Looking specifically at ddr-densho-327-2. Note that while ddr-cmdln is updated to master during this time, the same version of ddr-defs is used for all commits. Also, the problem appears to correct itself.

ddr-densho-327-2 commit 32de41e8dd DDRAdmin 2017-05-04 10:17:00 (PDT) ddrcmdln: 9d6d28fadd (develop) 2017-03-07 15:51:48 -0800 ddrdefs: 8c5e0b200f 2017-02-01 14:36:59 -0800 Updates listofstrings data to listofdicts with separate term,id.

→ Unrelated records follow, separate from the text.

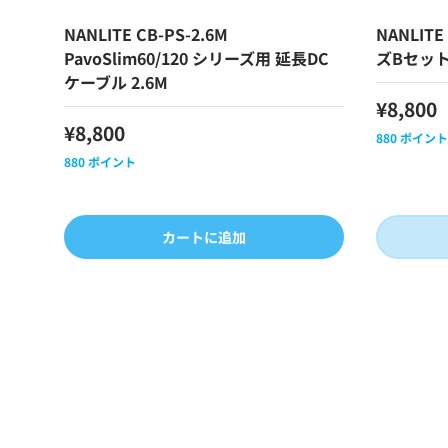
NANLITE CB-PS-2.6M
NANLITE
PavoSlim60/120 シリーズ用 延長DC
ズBセット2
ケーブル 2.6M
¥8,800
¥8,800
880
ポイント
880
ポイント
カートに追加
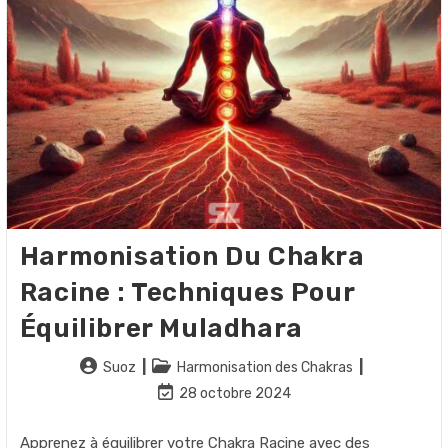
Harmonisation Du Chakra
Racine : Techniques Pour
Équilibrer Muladhara
Auteur/autrice
Post
Suoz
Harmonisation des Chakras
de
category:
Dernière
28 octobre 2024
la
modification
publication :
de
Apprenez à équilibrer votre Chakra Racine avec des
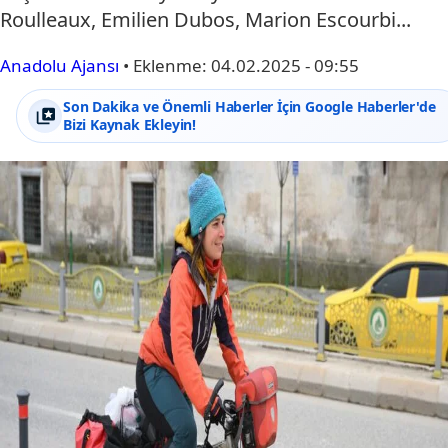
Roulleaux, Emilien Dubos, Marion Escourbi...
Anadolu Ajansı
•
Eklenme:
04.02.2025 - 09:55
Son Dakika ve Önemli Haberler İçin Google Haberler'de
Bizi Kaynak Ekleyin!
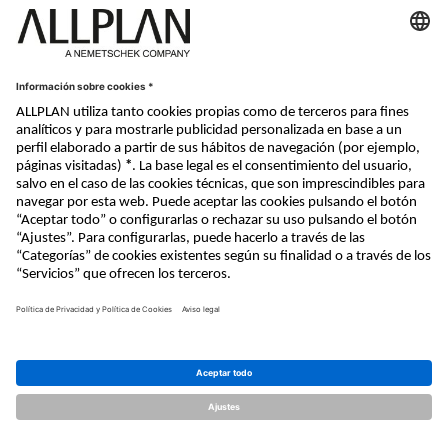
Nemetschek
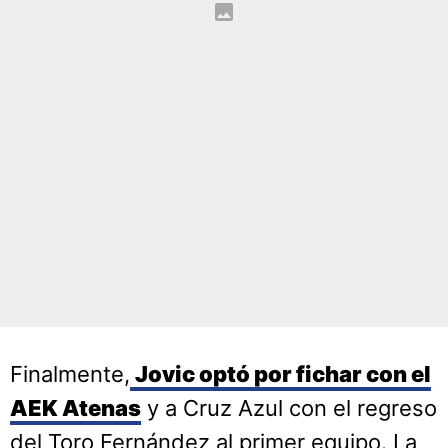
Finalmente,
Jovic optó por fichar con el
AEK Atenas
y a Cruz Azul con el regreso
del Toro Fernández al primer equipo. La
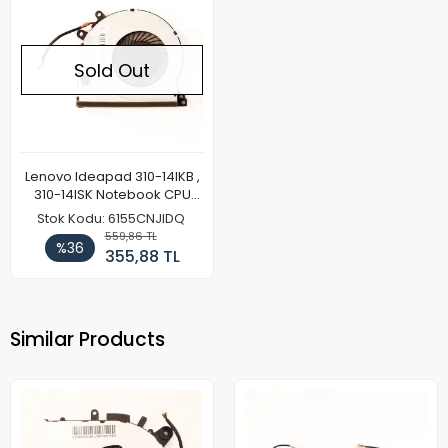
Sold Out
Lenovo Ideapad 310-14IKB ,
310-14ISK Notebook CPU
Fan
Stok Kodu: 6155CNJIDQ
559,86 TL
%36
355,88 TL
Similar Products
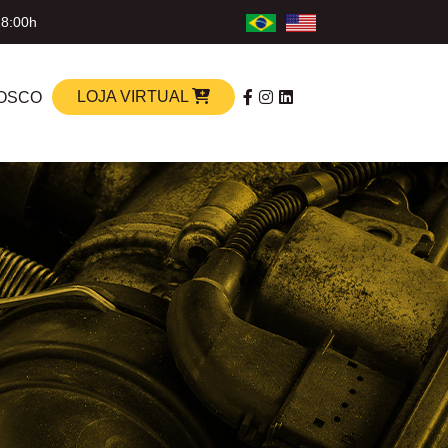
18:00h
LOJA VIRTUAL
OSCO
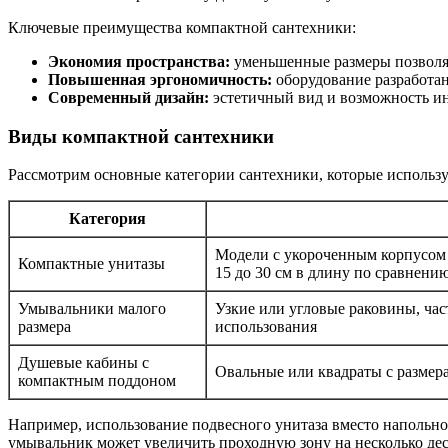
Ключевые преимущества компактной сантехники:
Экономия пространства:
уменьшенные размеры позволяю
Повышенная эргономичность:
оборудование разработа
Современный дизайн:
эстетичный вид и возможность ин
Виды компактной сантехники
Рассмотрим основные категории сантехники, которые использ
Категория
Модели с укороченным корпусом 
Компактные унитазы
15 до 30 см в длину по сравнени
Умывальники малого
Узкие или угловые раковины, час
размера
использования
Душевые кабины с
Овальные или квадраты с размера
компактным поддоном
Например, использование подвесного унитаза вместо напольног
умывальник может увеличить проходную зону на несколько деся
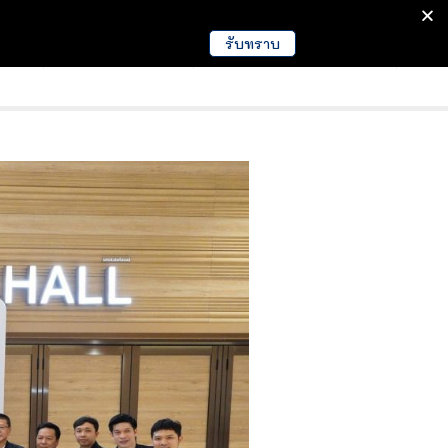
รับทราบ
มนา
ข่าวการศึกษา
EDUCATION NEWS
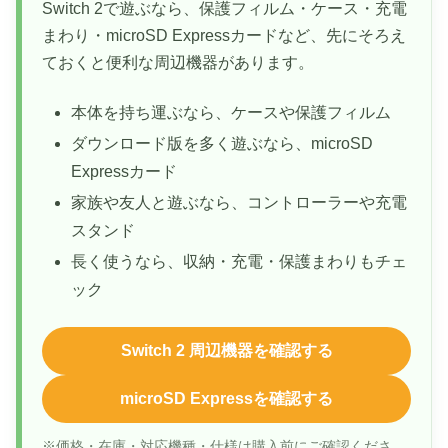
Switch 2で遊ぶなら、保護フィルム・ケース・充電
まわり・microSD Expressカードなど、先にそろえ
ておくと便利な周辺機器があります。
本体を持ち運ぶなら、ケースや保護フィルム
ダウンロード版を多く遊ぶなら、microSD
Expressカード
家族や友人と遊ぶなら、コントローラーや充電
スタンド
長く使うなら、収納・充電・保護まわりもチェ
ック
Switch 2 周辺機器を確認する
microSD Expressを確認する
※価格・在庫・対応機種・仕様は購入前にご確認くださ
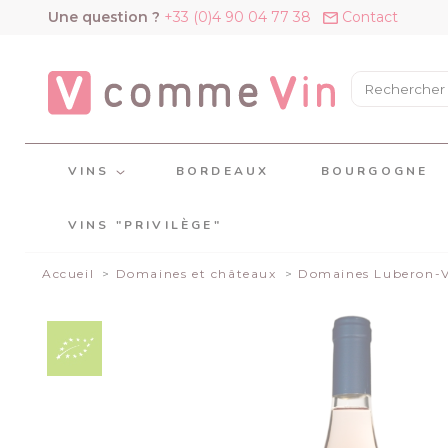
Panneau de gestion des cookies
Une question ?
+33 (0)4 90 04 77 38
Contact
VINS
BORDEAUX
BOURGOGNE
VINS "PRIVILÈGE"
Accueil
Domaines et châteaux
Domaines Luberon-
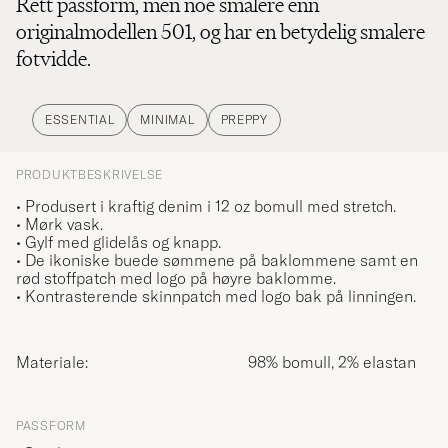
Rett passform, men noe smalere enn
originalmodellen 501, og har en betydelig smalere
fotvidde.
ESSENTIAL
MINIMAL
PREPPY
PRODUKTBESKRIVELSE
• Produsert i kraftig denim i 12 oz bomull med stretch.
• Mørk vask.
• Gylf med glidelås og knapp.
• De ikoniske buede sømmene på baklommene samt en
rød stoffpatch med logo på høyre baklomme.
• Kontrasterende skinnpatch med logo bak på linningen.
Materiale:
98% bomull, 2% elastan
PASSFORM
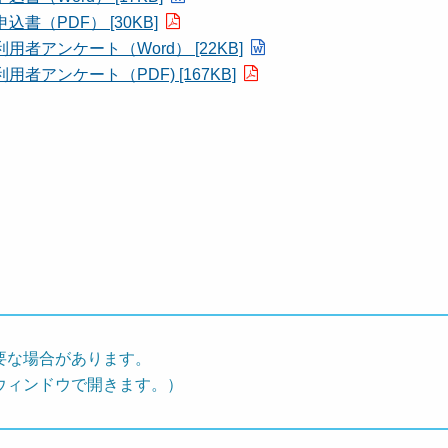
（PDF） [30KB]
アンケート（Word） [22KB]
アンケート（PDF) [167KB]
要な場合があります。
ウィンドウで開きます。）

--- a/files/ddr-densho-327-2/entity.json
+++ b/files/ddr-densho-327-2/entity.json
@@ -80,10 +84,22 @@
         "topics": [
-            "Education: Secondary education [335]",
-            "Education: Higher education [34]",
-            "Education: Public schools [32]",
-            "World War II: Concentration camps: Education [73]"
+            {
+                "id": "335",
+                "term": "Education: Secondary education"
+            },
+            {
+                "id": "34",
+                "term": "Education: Higher education"
+            },
+            {
+                "id": "32",
+                "term": "Education: Public schools"
+            },
+            {
+                "id": "73",
+                "term": "World War II: Concentration camps: Education"
+            }

ddr-densho-327-2 commit 085b89ab11 Sara Beckman | 2017-06-28 11:35:14 (PDT) ddrcmdln: 00d6bf004a (master) 2017-05-03 11:27:32 -0700 ddrdefs: 8c5e0b200f 2017-02-01 14:36:59 -0800 Bad topics data introduced

--- a/files/ddr-densho-327-2/entity.json
+++ b/files/ddr-densho-327-2/entity.json
@@ -85,25 +85,27 @@
         "topics": [
-                "id": "335",
-                "term": "Education: Secondary education"
+                "id": "Secondary education:335",
+                "term": "Education"
-                "id": "34",
-                "term": "Education: Higher education"
+                "id": "Higher education:34",
+                "term": "Education"
-                "id": "32",
-                "term": "Education: Public schools"
+                "id": "Public schools:32",
+                "term": "Education"
-                "id": "73",
-                "term": "World War II: Concentration camps: Education"
+                "id": "Concentration camps: Education:73",
+                "term": "World War II"

ddr-densho-327-2 commit 879580e86a Caitlin Oiye 2017-07-03 13:31:00 (PDT) ddrcmdln: 00d6bf004a (master) 2017-05-03 11:27:32 -0700 ddrdefs: 8c5e0b200f 2017-02-01 14:36:59 -0800 Bad topics data fixed

--- a/files/ddr-densho-327-2/entity.json
+++ b/files/ddr-densho-327-2/entity.json
@@ -85,20 +85,20 @@
         "topics": [
-                "id": "Secondary education:335",
-                "term": "Education"
+                "id": "34",
+                "term": "Higher education"
-                "id": "Higher education:34",
-                "term": "Education"
+                "id": "32",
+                "term": "Public schools"
-                "id": "Public schools:32",
-                "term": "Education"
+                "id": "335",
+                "term": "Secondary education"
-                "id": "Concentration camps: Education:73",
-                "term": "World War II"
+                "id": "73",
+                "term": "Education"
gjost commented 6 years ago

This should have been fixed by b6de27a.